PROBLEM REQUIREMENTS: From the line with "potted plant: present [1726,772,1923,1109]" to the final line of the records, reproduce every line exactly and only those lines.

Entries taken from a collection:
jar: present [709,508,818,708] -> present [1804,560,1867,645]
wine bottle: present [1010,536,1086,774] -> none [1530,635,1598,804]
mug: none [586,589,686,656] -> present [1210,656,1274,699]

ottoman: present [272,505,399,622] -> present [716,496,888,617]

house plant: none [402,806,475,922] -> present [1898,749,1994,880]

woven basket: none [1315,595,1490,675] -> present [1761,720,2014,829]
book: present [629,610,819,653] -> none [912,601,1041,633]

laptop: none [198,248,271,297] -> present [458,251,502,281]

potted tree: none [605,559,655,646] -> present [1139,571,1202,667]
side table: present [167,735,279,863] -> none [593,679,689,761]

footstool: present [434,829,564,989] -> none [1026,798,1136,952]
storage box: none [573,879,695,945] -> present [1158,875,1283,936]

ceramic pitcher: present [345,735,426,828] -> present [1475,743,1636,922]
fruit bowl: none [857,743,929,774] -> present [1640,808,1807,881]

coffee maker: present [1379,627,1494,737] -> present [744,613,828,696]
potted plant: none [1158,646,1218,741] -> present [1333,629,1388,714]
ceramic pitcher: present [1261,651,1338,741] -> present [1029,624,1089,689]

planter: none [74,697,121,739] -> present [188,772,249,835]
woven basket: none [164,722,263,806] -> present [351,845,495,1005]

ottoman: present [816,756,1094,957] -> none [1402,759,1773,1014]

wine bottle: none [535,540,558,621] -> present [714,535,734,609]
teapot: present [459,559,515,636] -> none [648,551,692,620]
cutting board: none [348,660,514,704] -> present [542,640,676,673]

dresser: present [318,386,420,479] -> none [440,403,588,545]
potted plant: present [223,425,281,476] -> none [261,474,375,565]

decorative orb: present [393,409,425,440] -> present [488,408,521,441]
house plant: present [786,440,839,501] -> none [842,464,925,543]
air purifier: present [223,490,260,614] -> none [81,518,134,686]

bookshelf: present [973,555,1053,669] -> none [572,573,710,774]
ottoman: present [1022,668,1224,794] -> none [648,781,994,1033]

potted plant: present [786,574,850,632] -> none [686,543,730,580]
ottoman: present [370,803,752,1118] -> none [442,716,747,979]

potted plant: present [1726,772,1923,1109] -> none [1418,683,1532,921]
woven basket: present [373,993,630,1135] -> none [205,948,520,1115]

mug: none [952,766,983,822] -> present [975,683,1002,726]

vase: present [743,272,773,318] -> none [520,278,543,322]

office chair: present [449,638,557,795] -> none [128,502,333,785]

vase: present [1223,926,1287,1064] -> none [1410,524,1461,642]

EXERCISE RESPONSE:
potted plant: present [1726,772,1923,1109] -> none [1418,683,1532,921]
woven basket: present [373,993,630,1135] -> none [205,948,520,1115]

mug: none [952,766,983,822] -> present [975,683,1002,726]

vase: present [743,272,773,318] -> none [520,278,543,322]

office chair: present [449,638,557,795] -> none [128,502,333,785]

vase: present [1223,926,1287,1064] -> none [1410,524,1461,642]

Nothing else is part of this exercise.